Das österreichische Magazin Profil hat zum Jahreswechsel 1994/95 festgestellt, daß "den modernen Menschen die Lust auf die Lust vergangen"14 sei. Das deutsche Magazin Focus notiert in seinem Jahresrückblick ´94 als zentrales Ereignis in der Rubrik "Modernes Leben", die erste(!) repräsentative Studie zum Sexualleben der US-Bevölkerung habe die "Fama vom modernen Sexmaniac" über den Haufen geworfen. Während 83% der US-Bürger innerhalb eines Jahres höchstens einen Sexualpartner hatten, entsprach nur eine Minderheit von 4,1% der Männer und 1,6% der Frauen dem Klischee vom wilden Leben mit vielen Partnern.15 Insgesamt findet Sex nicht nur weit häufiger in der Ehe statt als in sogenannten one-night-stands; eheliche Sexualität bietet auch die größten Chancen für eine intensive Erregung. Lapidar heißt es in der Studie: "Ehepaare haben am häufigsten Verkehr und empfinden das meiste Vergnügen dabei." Nach Angaben dieser von namhaften Wissenschaftlern 16 erarbeiteten neuen US-Studie haben frühere Umfragen wie der Kinsey-Report sich auf Aussagen von Freiwilligen und Studenten gestützt, die mit Sicherheit nicht repräsentativ waren.

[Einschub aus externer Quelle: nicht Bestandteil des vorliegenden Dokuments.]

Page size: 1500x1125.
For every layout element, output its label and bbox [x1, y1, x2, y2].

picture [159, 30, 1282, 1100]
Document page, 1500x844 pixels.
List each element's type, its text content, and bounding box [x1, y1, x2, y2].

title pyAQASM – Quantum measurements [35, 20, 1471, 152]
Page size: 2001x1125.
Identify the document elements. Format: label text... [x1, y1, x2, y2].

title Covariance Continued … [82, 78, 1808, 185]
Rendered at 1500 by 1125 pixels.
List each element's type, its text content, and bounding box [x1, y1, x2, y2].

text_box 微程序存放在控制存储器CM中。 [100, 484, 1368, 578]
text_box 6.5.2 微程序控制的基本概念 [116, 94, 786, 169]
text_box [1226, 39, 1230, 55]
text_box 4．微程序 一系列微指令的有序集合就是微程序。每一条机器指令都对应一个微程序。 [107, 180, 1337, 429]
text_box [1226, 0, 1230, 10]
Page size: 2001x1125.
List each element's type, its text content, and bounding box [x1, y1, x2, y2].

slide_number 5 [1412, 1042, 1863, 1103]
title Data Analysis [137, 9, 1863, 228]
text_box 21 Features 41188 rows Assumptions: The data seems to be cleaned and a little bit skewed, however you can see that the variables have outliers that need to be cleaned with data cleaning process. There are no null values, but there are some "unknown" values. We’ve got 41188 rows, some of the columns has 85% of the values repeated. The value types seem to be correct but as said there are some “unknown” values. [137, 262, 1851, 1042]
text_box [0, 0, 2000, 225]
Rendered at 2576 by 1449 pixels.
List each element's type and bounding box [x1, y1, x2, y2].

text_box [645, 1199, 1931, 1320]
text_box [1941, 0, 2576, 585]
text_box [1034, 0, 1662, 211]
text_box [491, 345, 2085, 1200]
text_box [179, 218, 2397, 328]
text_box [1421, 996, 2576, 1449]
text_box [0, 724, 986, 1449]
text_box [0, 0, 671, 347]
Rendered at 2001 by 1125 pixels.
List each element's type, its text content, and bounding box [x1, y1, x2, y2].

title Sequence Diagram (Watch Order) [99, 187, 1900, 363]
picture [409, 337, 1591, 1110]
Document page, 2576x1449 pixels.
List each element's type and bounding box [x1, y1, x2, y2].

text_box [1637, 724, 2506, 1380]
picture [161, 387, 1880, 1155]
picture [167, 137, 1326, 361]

Kurz gefaßt, das Paradies entspringt aus verfügbarer Nacktheit und "freier" Sexualität ebensowenig wie aus vergesellschafteten Produktionsmitteln oder totaler Weltverneinung, und die Menschen haben´s gemerkt. Völlige Lebensausrichtung auf Körper und Sex führt in Sackgassen, noch toter als der Sowjetkommunismus.